Pruitt, a Republican from Oklahoma, criticized what he called the media’s stoking of fears that President Donald Trump might dismiss findings that supposedly show man-made global warming is already affecting the environment.

“The report doesn’t impact the process,” Pruitt told a local Iowa media outlet Sunday. “It doesn’t impact the responsibilities that we are taking already with respect to CO2. And so I think some of those are simply legend and false narrative that people try to put on the marketplace.”

The EPA chief was referring to a supposedly leaked National Climate Assessment (NCA), from TheNYT, which quotes scientists who feared “the Trump administration could change or suppress the report.”

The outlet also suggested skeptics were “equally worried that the draft report, as well as the larger NCA, will be publicly released,” but several of the scientists who worked on the report wrote on Twitter that the NCA has been public since January, despite TheNYT’s reporting.
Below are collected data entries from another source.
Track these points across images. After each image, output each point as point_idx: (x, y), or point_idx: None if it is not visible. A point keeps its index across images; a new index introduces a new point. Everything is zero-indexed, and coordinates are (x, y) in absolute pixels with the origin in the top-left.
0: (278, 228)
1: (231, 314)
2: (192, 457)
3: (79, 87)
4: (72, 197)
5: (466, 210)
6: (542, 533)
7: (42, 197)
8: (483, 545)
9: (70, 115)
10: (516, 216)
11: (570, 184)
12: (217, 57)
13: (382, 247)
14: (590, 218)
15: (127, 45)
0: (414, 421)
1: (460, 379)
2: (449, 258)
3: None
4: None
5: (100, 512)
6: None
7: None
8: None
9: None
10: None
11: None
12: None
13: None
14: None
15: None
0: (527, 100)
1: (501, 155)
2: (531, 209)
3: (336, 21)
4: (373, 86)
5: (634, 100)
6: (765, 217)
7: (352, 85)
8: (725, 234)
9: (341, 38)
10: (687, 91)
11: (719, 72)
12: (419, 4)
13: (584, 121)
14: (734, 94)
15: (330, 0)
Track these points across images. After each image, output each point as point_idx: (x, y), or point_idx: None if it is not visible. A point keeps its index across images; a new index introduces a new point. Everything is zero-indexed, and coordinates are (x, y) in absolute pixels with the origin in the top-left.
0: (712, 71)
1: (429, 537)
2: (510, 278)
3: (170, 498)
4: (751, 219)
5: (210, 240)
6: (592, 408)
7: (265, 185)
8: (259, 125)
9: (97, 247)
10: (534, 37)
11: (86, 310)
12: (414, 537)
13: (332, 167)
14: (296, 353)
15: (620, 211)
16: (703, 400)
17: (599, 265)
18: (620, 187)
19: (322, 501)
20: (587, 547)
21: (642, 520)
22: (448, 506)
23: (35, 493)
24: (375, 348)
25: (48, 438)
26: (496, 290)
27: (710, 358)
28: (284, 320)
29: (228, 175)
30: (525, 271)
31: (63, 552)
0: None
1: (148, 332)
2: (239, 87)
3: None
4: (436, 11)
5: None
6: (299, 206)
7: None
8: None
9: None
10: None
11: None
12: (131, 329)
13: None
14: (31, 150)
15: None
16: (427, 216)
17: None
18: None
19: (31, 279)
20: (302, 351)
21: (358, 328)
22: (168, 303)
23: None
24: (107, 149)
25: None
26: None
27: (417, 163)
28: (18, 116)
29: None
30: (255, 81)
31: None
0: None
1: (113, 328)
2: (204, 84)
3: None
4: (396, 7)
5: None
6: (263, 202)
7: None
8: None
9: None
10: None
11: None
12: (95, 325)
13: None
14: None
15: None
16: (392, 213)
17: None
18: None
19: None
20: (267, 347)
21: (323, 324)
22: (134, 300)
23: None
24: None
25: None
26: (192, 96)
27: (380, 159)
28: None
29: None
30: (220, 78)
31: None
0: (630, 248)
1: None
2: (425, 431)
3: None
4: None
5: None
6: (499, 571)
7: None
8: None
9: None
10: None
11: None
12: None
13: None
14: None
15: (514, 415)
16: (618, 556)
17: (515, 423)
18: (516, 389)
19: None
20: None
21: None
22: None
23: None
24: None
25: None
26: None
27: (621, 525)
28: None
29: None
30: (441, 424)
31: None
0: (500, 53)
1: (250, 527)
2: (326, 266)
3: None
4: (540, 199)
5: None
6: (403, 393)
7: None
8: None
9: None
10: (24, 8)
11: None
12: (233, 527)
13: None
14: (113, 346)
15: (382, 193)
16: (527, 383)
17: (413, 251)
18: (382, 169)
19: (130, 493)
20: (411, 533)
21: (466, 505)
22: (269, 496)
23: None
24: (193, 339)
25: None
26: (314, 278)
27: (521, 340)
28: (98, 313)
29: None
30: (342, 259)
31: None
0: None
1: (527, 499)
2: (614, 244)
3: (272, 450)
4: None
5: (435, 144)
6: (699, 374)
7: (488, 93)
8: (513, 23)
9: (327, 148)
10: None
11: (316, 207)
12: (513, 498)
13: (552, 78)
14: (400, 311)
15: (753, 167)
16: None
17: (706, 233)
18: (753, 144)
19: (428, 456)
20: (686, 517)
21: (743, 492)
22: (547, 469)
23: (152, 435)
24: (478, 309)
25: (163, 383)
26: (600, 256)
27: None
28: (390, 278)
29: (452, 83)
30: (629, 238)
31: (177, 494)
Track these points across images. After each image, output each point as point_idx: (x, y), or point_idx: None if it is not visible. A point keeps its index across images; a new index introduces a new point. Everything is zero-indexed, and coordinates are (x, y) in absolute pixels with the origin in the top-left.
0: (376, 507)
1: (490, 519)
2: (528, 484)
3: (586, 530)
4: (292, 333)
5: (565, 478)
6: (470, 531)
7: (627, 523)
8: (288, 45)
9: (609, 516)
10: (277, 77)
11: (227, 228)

The U.S. does not “have anything to be apologetic about,” Pruitt said Sunday about the country’s ability to reduce emissions scientists believe are causing climate change. He noted that technology used to extract natural gas has helped the U.S. tackle global warming.

“If we really care about our environment and CO2 reduction, then we ought to produce more here, because we do it better than India, we do it better than China, and people who have traveled to those places know that. They know that from the air that they breathe there,” he said.

Pruitt’s comments come after he signaled in July an intent to start a “red team, blue team” to evaluate the argument underpinning fears related to global warming. He also suggested that the debate be televised for the world to see.

Military and intelligence agencies use similar tactics to expose vulnerabilities to strategic systems. Skeptics say it would give needed balance to climate science, a field of research many believe has been monopolized by activists.